_PARTS OF THE EXERCISE:_
- A) Print the passage about Jack Mercer, starting with "Jack did what" and going on through "Financially. Or permanently.".
- B) In the passage about Jack Mercer, list the places that the criminals' connections reached into.
- C) Pick up the passage about Jack Mercer after its last sentence and continue it.

_EXERCISE PASSAGE:_
□ □ □ □ □
Jack Mercer was just doing his job.
As a risk compliance analyst at a regional logistics firm, he had built a career on finding problems before they became crises. Routine. Methodical. Safe. Then a shipping audit revealed something that was none of those things - missing documentation, suspicious payments, and shell companies that existed only on paper. Twelve million dollars in customs fraud. Money laundering. Organized crime.
And his boss was running it.
Jack did what any responsible employee would do. He documented everything, reported it through proper channels, and waited for the system to work. Instead, the system worked against him. His employer manufactured accusations that destroyed his professional reputation. The FBI investigation moved too slowly to protect him. Anonymous threats began targeting his children at school. And the criminals he had exposed - men with connections that reached into law firms, federal offices, and private security - were powerful enough to make inconvenient people disappear.
Professionally. Financially. Or permanently.
□ □ □ □ □
_RECORDED DATA:_
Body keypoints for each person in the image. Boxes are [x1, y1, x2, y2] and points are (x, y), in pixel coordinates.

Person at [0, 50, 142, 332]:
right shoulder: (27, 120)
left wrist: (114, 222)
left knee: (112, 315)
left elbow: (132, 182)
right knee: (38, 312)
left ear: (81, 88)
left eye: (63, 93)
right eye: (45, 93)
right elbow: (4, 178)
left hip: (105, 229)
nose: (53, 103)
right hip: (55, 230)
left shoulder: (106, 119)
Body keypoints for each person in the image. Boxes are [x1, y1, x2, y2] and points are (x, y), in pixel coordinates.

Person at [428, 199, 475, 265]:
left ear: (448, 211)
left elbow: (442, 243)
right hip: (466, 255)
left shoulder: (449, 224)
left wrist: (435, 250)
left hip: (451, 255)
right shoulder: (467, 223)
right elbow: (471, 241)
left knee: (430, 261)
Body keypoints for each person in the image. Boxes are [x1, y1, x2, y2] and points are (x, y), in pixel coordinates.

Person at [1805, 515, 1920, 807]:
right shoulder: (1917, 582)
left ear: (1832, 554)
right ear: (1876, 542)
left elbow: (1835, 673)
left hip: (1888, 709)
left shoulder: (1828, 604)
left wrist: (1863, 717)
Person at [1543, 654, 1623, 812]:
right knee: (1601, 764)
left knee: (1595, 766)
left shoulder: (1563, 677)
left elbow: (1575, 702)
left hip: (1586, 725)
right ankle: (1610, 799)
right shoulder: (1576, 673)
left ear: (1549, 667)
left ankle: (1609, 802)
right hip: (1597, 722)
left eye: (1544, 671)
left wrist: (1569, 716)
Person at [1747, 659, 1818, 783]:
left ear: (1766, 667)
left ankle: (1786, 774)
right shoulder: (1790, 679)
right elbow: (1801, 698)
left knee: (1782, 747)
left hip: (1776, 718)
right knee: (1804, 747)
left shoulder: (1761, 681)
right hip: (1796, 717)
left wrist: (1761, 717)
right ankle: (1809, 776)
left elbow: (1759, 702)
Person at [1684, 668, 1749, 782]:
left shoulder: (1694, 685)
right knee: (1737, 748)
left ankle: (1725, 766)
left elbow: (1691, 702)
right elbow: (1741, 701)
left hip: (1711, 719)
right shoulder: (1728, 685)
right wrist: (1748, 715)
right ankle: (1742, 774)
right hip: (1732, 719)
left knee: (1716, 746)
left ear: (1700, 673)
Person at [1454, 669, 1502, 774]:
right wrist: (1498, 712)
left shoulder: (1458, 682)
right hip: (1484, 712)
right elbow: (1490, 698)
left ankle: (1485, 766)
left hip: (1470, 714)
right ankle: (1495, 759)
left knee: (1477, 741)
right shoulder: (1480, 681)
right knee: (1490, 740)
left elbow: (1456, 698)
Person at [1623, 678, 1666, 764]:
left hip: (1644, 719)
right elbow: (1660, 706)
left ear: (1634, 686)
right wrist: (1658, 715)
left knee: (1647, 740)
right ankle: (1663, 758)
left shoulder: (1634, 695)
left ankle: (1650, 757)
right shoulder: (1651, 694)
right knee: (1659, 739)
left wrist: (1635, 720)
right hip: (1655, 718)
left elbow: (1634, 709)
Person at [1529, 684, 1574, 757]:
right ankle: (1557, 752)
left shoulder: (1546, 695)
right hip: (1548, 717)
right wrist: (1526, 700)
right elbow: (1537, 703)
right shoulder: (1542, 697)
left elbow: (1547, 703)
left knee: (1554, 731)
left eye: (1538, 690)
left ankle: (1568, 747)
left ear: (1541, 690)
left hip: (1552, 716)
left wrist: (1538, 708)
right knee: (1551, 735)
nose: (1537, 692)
□ □ □ □ □
_PER-TASK ANSWERS:_
- A)
Jack did what any responsible employee would do. He documented everything, reported it through proper channels, and waited for the system to work. Instead, the system worked against him. His employer manufactured accusations that destroyed his professional reputation. The FBI investigation moved too slowly to protect him. Anonymous threats began targeting his children at school. And the criminals he had exposed - men with connections that reached into law firms, federal offices, and private security - were powerful enough to make inconvenient people disappear.
Professionally. Financially. Or permanently.

- B)
law firms
federal offices
private security

- C)
Now Jack faces the choice that no ethics training ever prepares you for: stay silent and keep what remains of his life, or fight back and risk losing everything that matters - his career, his family, his safety, and possibly his life.
As the conspiracy unravels and the retaliation intensifies, Jack discovers that the most dangerous thing a man can do in corporate America is tell the truth to the wrong people. And that integrity, once you decide it matters, carries a price tag nobody posts in the job listing.
Based on real whistleblower cases, The Customs Conspiracy is a gripping corporate fraud thriller about one man's fight for justice in a system specifically designed to silence him.
For readers of John Grisham's The Firm, Scott Turow, and anyone who has ever wondered what really happens when someone decides to do the right thing.